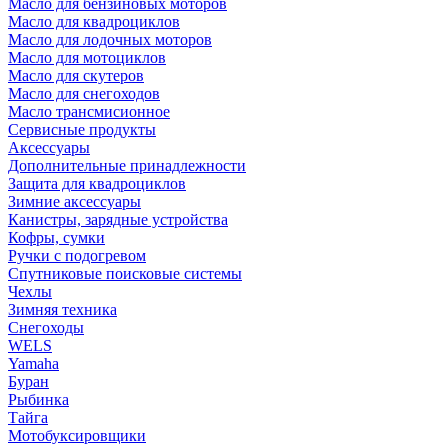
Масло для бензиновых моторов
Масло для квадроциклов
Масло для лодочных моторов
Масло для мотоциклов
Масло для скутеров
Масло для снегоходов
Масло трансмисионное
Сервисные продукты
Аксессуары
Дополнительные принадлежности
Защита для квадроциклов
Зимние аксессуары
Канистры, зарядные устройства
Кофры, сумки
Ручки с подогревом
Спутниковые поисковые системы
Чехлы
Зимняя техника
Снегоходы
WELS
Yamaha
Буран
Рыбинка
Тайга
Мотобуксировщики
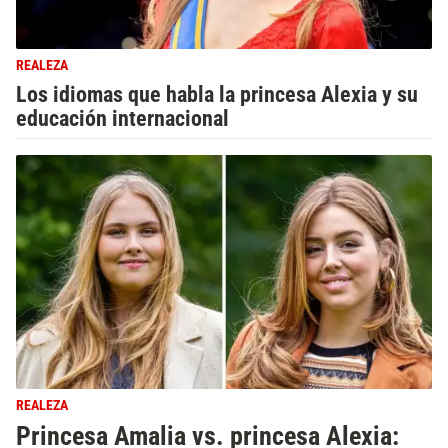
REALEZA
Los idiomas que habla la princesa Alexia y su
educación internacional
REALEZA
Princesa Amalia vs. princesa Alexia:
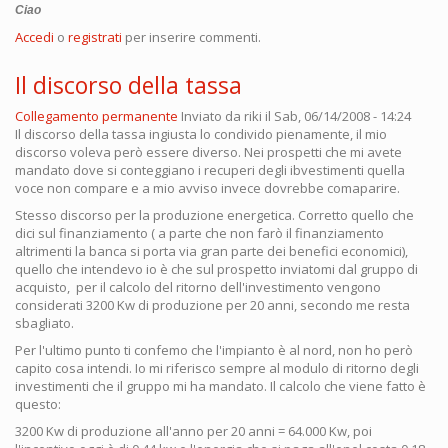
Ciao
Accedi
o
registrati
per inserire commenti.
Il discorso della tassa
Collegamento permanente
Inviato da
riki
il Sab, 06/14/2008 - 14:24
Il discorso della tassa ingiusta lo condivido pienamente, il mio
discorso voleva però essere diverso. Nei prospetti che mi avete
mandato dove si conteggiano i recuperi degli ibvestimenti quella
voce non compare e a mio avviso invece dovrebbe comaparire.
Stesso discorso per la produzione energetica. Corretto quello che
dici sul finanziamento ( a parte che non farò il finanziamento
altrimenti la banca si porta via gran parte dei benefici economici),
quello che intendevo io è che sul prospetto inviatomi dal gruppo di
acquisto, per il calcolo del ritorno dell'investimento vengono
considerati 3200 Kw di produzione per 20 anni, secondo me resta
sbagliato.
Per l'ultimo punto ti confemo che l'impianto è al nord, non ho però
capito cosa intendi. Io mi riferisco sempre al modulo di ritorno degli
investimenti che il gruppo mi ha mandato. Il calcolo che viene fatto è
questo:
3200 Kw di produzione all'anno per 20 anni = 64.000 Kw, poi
──────────────────────────────
#### [Activity]
Before you finish, make sure every line above has been repeated exactly and no picture remains in the copy.

#### [Answer area]
Масло для бензиновых моторов
Масло для квадроциклов
Масло для лодочных моторов
Масло для мотоциклов
Масло для скутеров
Масло для снегоходов
Масло трансмисионное
Сервисные продукты
Аксессуары
Дополнительные принадлежности
Защита для квадроциклов
Зимние аксессуары
Канистры, зарядные устройства
Кофры, сумки
Ручки с подогревом
Спутниковые поисковые системы
Чехлы
Зимняя техника
Снегоходы
WELS
Yamaha
Буран
Рыбинка
Тайга
Мотобуксировщики
REALEZA
Los idiomas que habla la princesa Alexia y su
educación internacional
REALEZA
Princesa Amalia vs. princesa Alexia:
Ciao
Accedi
o
registrati
per inserire commenti.
Il discorso della tassa
Collegamento permanente
Inviato da
riki
il Sab, 06/14/2008 - 14:24
Il discorso della tassa ingiusta lo condivido pienamente, il mio
discorso voleva però essere diverso. Nei prospetti che mi avete
mandato dove si conteggiano i recuperi degli ibvestimenti quella
voce non compare e a mio avviso invece dovrebbe comaparire.
Stesso discorso per la produzione energetica. Corretto quello che
dici sul finanziamento ( a parte che non farò il finanziamento
altrimenti la banca si porta via gran parte dei benefici economici),
quello che intendevo io è che sul prospetto inviatomi dal gruppo di
acquisto, per il calcolo del ritorno dell'investimento vengono
considerati 3200 Kw di produzione per 20 anni, secondo me resta
sbagliato.
Per l'ultimo punto ti confemo che l'impianto è al nord, non ho però
capito cosa intendi. Io mi riferisco sempre al modulo di ritorno degli
investimenti che il gruppo mi ha mandato. Il calcolo che viene fatto è
questo:
3200 Kw di produzione all'anno per 20 anni = 64.000 Kw, poi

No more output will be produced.